Problems and tasks:
a - List every PACS number given in the passage below on chiral symmetry breaking in QCD.
b - Carry on the passage below on chiral symmetry breaking in QCD, picking up right after its last sentence.

Document passage:
Non-abelian (NA) topological string defects exist in QCD with the spontaneous
chiral symmetry breaking $U(N_f)_L \times U(N_f)_R \to U(N_f)_V$. Anomaly 
effects lead to domain walls connected to these strings. In the framework of 
linear sigma model we find the configuration of these defects. Also we show 
that in this model metastable $CP$ violating vacuua exist. Strings as 
well as extended regions of metastable vacuua may form during the chiral 
transition which could have interesting effects.

\end{abstract}

\pacs{PACS numbers: 12.38.Mh, 11.27.+d, 98.80.Cq}

\section{\bf Introduction}

QCD with $N_f$ flavors of massless quarks possesses the chiral symmetry 
$U(N_f)_L \times U(N_f)_R$. The generators of its diagonal subgroup
$U(N_f)_V$ are parity invariant while the parity-odd generators give the
axial transformations $U(N_f)_A$. (The latter do not form a group.) For low 
energy and temperatures the axial vector part of this symmetry suffers 
spontaneous symmetry breakdown (SSB), this is indicated by 
$U(N_f)_V \times U(N_f)_A \longrightarrow U(N_f)_V$ \cite{vafa}.

Supplied information:
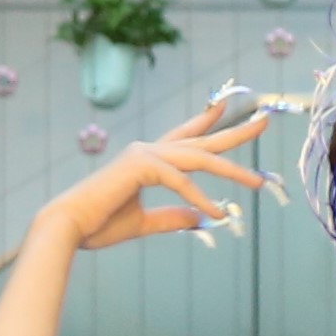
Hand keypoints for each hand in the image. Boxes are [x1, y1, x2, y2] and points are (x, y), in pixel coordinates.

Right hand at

Responses:
a - 12.38.Mh, 11.27.+d, 98.80.Cq

b -
This creates $N_f^2$ massless pseudoscalar Goldstone bosons known as 
mesons. However in the real world, chiral symmetry is explicitly broken
because of non-zero quark masses. This makes the pseudoscalar mesons massive. 
Even in the chiral limit, anomaly effects break the $SU(N_f)_V$-invariant
axial $U(1)$ subgroup $U(1)_A \subset U(N_f)_A$ 
to $Z_{N_f}$ \cite{hooft} making the $\eta^\prime$ meson heavier compared 
to other mesons. Finite temperature lattice QCD studies show that
chiral symmetry (but for $U(1)_A$ of course which is only effectively restored)
is restored at temperatures, $T$ larger than a critical value $T_\chi$. Such 
chirally symmetric phase of matter is believed to have existed in the early 
Universe. The matter in the initial stages of the fire ball produced in heavy 
ion collisions is likely to be in the chirally symmetric phase. To see 
such a phase transition in laboratory is one of the motivations of heavy-ion 
collision experiments.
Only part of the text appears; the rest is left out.